Data records Start Marker
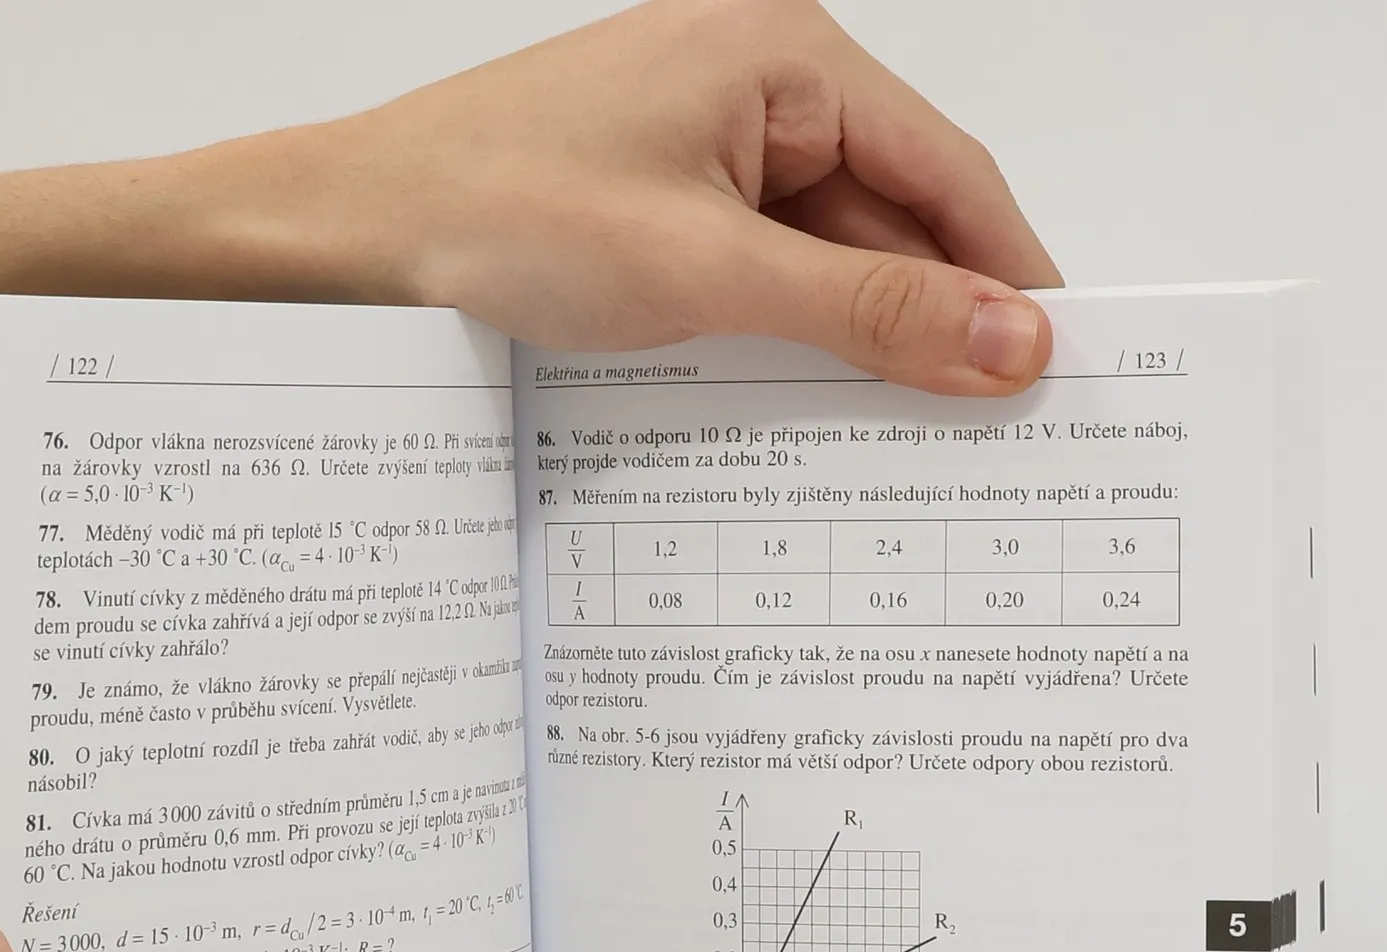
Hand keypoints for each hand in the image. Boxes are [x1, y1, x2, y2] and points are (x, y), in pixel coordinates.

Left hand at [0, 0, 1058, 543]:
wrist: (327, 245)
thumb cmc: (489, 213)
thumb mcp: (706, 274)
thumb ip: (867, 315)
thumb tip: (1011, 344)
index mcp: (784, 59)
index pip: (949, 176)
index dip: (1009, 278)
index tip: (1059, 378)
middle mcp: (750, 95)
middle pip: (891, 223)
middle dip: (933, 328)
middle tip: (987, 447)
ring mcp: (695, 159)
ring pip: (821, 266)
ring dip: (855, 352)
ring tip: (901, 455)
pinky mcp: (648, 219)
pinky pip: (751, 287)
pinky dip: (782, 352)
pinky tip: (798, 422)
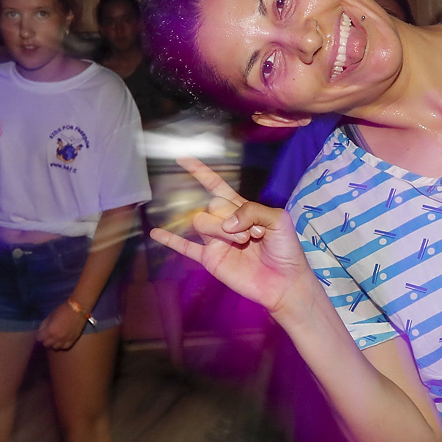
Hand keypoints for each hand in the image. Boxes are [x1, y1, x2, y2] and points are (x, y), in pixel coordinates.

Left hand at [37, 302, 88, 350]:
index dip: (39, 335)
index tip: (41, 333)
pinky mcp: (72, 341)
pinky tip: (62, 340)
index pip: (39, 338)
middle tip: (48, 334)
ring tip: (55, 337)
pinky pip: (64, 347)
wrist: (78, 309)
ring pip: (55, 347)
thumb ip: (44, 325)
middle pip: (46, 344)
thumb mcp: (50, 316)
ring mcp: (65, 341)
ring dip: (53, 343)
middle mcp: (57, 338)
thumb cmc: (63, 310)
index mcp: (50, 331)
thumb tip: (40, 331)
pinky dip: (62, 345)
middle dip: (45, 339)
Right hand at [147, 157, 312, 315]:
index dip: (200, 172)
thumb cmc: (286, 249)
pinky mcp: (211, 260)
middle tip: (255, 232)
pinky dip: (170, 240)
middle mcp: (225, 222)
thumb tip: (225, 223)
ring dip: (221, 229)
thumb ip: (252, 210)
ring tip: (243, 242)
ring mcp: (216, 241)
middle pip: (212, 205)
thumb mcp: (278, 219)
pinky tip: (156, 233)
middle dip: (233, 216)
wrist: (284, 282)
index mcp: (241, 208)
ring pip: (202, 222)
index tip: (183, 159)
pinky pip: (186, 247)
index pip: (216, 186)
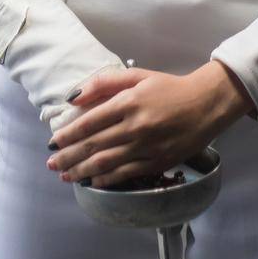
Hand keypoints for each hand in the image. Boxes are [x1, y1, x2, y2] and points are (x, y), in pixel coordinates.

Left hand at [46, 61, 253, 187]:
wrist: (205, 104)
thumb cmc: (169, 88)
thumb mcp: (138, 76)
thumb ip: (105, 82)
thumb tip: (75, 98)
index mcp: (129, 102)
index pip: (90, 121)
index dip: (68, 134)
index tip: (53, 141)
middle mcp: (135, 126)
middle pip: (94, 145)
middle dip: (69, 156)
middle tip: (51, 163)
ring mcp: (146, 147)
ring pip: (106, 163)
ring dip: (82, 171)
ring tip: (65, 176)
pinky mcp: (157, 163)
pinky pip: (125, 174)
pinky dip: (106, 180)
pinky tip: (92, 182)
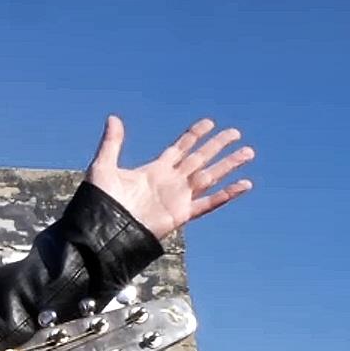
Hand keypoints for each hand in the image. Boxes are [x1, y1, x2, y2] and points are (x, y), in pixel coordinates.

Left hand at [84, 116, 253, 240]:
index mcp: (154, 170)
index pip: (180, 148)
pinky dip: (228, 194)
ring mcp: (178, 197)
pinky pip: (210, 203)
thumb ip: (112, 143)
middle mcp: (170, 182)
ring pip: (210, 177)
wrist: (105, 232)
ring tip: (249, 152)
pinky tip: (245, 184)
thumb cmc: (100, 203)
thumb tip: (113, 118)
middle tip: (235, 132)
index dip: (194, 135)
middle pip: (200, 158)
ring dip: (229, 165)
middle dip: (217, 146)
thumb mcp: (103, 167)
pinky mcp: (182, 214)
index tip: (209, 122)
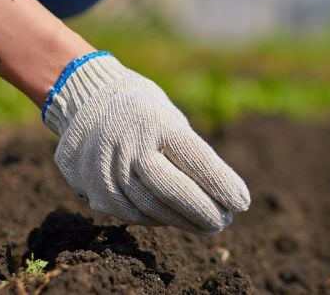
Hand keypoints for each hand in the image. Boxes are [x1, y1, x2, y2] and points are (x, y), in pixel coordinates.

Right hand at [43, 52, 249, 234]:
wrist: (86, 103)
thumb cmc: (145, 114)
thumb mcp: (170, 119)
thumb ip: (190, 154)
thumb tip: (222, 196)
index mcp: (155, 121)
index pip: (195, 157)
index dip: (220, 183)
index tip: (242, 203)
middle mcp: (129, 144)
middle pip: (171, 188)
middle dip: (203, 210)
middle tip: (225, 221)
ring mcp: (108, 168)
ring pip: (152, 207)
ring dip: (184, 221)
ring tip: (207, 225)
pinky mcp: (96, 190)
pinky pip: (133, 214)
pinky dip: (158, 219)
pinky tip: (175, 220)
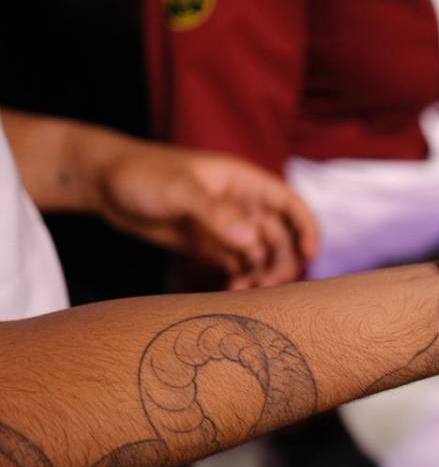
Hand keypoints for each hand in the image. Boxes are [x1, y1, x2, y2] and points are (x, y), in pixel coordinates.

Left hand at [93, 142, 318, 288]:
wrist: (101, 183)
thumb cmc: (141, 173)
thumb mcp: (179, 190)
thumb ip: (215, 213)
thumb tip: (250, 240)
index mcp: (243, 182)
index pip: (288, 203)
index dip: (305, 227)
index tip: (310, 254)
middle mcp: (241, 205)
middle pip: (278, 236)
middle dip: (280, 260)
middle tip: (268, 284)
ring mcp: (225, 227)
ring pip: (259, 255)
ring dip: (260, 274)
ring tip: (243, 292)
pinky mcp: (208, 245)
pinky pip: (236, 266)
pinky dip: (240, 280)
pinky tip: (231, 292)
Data records End Marker
— Required work —
From the entries above, restate word for word the lines from the line containing "index dip: (39, 335)" to the line containing "thumb mcp: (50, 316)", both ends included, and nothing more.

— Response to this task —
index dip: (39, 335)
index tip: (41, 333)
pinky mcp: (72, 341)
pinky tip: (62, 340)
index pip: (39, 338)
middle tip: (48, 334)
ring tip: (55, 337)
pinky pip: (64, 347)
wrist: (78, 309)
ring pip: (55, 347)
thumb ip: (44, 325)
middle pip: (46, 344)
thumb mcp: (50, 316)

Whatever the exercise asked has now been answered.